The input
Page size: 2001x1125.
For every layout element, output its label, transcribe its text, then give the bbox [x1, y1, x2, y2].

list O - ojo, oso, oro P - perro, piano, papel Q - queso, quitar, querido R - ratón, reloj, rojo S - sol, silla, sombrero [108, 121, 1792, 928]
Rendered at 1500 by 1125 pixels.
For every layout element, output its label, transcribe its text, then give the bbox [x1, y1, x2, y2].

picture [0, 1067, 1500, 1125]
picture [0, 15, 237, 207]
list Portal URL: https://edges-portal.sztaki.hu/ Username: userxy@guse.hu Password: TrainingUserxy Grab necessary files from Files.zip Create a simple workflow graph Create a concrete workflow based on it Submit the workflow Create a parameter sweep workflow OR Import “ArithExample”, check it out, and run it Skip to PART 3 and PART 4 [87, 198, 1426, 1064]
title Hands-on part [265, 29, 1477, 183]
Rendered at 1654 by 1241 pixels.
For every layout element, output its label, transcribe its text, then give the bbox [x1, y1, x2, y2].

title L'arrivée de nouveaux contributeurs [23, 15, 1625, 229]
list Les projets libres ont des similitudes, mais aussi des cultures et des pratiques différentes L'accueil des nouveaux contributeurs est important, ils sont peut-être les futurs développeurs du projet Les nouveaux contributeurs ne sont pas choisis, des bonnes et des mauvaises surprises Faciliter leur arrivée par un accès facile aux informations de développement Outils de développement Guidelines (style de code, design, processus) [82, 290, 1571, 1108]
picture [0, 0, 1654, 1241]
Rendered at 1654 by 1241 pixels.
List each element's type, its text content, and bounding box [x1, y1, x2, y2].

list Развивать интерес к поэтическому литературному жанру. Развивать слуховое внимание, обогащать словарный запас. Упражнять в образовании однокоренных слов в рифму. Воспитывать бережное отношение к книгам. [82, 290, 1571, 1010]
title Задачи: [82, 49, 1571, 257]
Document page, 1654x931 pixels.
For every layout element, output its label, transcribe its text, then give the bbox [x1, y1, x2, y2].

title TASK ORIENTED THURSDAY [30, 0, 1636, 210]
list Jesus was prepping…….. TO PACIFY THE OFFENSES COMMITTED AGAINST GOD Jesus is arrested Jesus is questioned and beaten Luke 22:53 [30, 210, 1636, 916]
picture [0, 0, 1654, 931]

Exercise objective
Output the lines from the start of the rows through the line containing "title Hands-on part [265, 29, 1477, 183]" as a JSON list of strings, one per line, skipping blank lines and including both ends.

Written response
[
  "Page size: 2001x1125.",
  "For every layout element, output its label, transcribe its text, then give the bbox [x1, y1, x2, y2].",
  "list O - ojo, oso, oro P - perro, piano, papel Q - queso, quitar, querido R - ratón, reloj, rojo S - sol, silla, sombrero [108, 121, 1792, 928]",
  "Rendered at 1500 by 1125 pixels.",
  "For every layout element, output its label, transcribe its text, then give the bbox [x1, y1, x2, y2].",
  "picture [0, 1067, 1500, 1125]",
  "picture [0, 15, 237, 207]",
  "list Portal URL: https://edges-portal.sztaki.hu/ Username: userxy@guse.hu Password: TrainingUserxy Grab necessary files from Files.zip Create a simple workflow graph Create a concrete workflow based on it Submit the workflow Create a parameter sweep workflow OR Import “ArithExample”, check it out, and run it Skip to PART 3 and PART 4 [87, 198, 1426, 1064]",
  "title Hands-on part [265, 29, 1477, 183]"
]